Data records Block Start

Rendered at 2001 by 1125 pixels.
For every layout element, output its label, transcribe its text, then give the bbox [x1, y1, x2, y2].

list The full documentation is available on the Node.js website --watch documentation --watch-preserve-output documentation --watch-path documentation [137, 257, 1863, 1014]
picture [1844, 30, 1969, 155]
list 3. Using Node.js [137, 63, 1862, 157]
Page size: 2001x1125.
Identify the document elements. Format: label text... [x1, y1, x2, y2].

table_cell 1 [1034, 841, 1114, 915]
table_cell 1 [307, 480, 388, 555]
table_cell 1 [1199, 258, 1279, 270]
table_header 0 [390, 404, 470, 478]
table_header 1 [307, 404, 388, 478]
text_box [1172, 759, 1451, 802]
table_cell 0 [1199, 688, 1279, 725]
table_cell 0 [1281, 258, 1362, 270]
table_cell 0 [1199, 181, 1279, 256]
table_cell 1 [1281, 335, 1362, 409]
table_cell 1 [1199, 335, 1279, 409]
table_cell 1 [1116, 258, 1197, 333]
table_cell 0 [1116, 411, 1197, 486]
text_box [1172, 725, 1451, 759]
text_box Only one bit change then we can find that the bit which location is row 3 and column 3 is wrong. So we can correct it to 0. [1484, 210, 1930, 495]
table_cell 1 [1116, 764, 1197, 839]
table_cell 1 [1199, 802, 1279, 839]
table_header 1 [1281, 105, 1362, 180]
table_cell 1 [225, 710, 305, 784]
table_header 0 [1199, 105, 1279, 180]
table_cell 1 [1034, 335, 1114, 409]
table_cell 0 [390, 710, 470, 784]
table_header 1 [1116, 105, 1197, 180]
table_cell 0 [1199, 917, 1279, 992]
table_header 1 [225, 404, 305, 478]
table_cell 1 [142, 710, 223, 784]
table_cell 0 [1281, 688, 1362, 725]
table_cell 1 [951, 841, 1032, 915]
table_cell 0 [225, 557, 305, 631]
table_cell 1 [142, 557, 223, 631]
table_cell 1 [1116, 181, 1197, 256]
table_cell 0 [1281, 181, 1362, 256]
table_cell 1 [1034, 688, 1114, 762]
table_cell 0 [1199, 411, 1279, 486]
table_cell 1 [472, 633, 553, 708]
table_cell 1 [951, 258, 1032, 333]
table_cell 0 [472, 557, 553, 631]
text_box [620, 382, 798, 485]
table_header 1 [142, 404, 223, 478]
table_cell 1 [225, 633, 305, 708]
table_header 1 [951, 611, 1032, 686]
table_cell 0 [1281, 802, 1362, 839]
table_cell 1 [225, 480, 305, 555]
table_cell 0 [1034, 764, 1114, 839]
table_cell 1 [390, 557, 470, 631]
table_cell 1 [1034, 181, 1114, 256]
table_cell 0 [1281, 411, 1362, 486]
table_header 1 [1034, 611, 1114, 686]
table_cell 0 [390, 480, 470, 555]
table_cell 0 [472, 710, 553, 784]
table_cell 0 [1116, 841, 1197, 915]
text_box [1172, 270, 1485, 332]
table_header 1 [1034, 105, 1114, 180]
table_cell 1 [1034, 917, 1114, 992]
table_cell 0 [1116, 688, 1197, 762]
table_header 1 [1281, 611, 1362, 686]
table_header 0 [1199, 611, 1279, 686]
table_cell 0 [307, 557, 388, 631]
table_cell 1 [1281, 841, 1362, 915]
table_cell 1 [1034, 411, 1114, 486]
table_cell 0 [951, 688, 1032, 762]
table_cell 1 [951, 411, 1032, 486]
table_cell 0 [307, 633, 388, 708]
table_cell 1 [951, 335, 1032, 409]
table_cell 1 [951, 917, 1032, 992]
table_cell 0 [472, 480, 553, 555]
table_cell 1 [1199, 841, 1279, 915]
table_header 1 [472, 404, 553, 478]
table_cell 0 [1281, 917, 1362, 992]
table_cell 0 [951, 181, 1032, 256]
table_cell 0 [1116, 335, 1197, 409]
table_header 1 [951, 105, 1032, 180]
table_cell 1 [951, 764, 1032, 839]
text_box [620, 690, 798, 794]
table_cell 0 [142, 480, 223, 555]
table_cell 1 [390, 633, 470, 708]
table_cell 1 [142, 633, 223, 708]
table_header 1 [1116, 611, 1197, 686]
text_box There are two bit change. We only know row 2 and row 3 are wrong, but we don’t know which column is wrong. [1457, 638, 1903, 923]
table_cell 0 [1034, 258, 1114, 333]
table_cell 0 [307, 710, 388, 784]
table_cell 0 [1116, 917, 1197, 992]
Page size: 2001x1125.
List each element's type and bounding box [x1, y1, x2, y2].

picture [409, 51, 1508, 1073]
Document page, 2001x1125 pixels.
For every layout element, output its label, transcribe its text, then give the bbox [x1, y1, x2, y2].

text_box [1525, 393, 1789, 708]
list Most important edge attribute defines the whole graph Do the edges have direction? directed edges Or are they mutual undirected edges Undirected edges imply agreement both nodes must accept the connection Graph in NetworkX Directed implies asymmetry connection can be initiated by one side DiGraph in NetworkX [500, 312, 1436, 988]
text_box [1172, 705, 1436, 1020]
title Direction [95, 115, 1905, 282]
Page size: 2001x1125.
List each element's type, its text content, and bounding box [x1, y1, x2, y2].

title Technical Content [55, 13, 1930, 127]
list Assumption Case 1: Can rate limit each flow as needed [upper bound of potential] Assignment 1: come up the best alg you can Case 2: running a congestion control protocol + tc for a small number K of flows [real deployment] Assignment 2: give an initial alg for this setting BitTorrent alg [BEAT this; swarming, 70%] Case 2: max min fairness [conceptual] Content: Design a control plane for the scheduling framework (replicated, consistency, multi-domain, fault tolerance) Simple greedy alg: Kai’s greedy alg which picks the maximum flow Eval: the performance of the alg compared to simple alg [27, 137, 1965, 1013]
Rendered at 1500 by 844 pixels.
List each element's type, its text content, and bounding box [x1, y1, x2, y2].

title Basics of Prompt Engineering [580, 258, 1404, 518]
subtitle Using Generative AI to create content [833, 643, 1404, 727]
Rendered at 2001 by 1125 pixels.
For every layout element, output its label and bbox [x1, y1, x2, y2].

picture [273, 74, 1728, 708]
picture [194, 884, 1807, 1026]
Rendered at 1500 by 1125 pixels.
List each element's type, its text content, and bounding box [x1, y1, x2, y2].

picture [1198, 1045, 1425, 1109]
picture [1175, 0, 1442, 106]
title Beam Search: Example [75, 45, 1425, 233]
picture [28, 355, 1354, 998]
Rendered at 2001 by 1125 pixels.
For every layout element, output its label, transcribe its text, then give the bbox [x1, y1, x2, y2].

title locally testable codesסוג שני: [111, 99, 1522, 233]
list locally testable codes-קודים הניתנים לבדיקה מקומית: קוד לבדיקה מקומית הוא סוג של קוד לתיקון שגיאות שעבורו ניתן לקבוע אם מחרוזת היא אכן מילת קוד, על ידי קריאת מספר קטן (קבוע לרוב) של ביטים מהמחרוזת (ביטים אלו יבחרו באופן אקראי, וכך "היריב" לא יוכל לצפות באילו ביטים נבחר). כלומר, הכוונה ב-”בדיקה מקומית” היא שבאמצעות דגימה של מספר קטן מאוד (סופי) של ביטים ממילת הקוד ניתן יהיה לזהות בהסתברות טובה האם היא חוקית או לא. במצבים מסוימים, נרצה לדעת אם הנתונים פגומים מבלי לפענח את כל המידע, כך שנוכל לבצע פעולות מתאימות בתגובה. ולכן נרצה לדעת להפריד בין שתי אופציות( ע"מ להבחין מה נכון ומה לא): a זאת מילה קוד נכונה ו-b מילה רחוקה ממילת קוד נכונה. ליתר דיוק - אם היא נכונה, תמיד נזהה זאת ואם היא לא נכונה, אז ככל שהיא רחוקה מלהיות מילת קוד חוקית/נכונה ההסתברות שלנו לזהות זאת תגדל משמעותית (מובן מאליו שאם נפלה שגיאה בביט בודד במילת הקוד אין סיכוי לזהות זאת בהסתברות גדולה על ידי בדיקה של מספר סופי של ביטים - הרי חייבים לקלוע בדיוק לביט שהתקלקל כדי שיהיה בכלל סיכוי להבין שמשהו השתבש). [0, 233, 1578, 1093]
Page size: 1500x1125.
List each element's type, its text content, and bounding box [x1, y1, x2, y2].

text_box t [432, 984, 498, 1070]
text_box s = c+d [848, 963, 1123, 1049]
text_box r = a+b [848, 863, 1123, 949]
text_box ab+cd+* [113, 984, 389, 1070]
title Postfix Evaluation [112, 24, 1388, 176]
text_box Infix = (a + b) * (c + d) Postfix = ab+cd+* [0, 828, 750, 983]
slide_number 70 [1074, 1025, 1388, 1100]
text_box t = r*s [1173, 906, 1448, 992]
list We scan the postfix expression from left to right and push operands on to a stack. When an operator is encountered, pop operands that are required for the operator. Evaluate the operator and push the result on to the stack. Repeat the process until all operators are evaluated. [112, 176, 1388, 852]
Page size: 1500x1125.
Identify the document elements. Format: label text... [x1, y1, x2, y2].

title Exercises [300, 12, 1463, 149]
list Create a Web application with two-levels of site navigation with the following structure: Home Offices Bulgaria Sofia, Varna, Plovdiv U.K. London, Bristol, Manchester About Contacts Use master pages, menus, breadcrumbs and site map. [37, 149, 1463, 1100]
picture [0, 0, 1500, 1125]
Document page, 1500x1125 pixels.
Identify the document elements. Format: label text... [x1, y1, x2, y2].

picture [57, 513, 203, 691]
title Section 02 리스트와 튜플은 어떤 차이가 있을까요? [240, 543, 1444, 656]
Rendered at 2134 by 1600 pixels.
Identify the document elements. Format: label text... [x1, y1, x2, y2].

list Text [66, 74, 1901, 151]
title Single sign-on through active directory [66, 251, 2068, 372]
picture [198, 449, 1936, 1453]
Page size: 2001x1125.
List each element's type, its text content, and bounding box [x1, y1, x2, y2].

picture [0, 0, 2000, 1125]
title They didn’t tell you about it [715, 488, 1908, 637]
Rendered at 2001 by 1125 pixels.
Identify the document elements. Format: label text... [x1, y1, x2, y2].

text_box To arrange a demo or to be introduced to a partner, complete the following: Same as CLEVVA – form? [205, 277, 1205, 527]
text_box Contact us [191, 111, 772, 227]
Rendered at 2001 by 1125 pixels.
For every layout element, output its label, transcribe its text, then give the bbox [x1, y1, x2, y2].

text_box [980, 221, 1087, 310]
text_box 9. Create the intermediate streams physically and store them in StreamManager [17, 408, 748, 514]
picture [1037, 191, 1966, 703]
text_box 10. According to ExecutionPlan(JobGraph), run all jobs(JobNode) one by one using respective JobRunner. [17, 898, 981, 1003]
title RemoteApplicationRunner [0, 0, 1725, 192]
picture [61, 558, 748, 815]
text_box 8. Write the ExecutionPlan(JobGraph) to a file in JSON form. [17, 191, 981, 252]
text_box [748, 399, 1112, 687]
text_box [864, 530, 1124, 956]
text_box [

Data records Block End

Task: Please write out, exactly as they appear above, only the lines in the stretch from the line with "Rendered at 1500 by 844 pixels." through the line with "Rendered at 1500 by 1125 pixels.".

Answer below:
Rendered at 1500 by 844 pixels.
List each element's type, its text content, and bounding box [x1, y1, x2, y2].

title Basics of Prompt Engineering [580, 258, 1404, 518]
subtitle Using Generative AI to create content [833, 643, 1404, 727]
Rendered at 2001 by 1125 pixels.
For every layout element, output its label and bbox [x1, y1, x2, y2].

picture [273, 74, 1728, 708]
picture [194, 884, 1807, 1026]
Rendered at 1500 by 1125 pixels.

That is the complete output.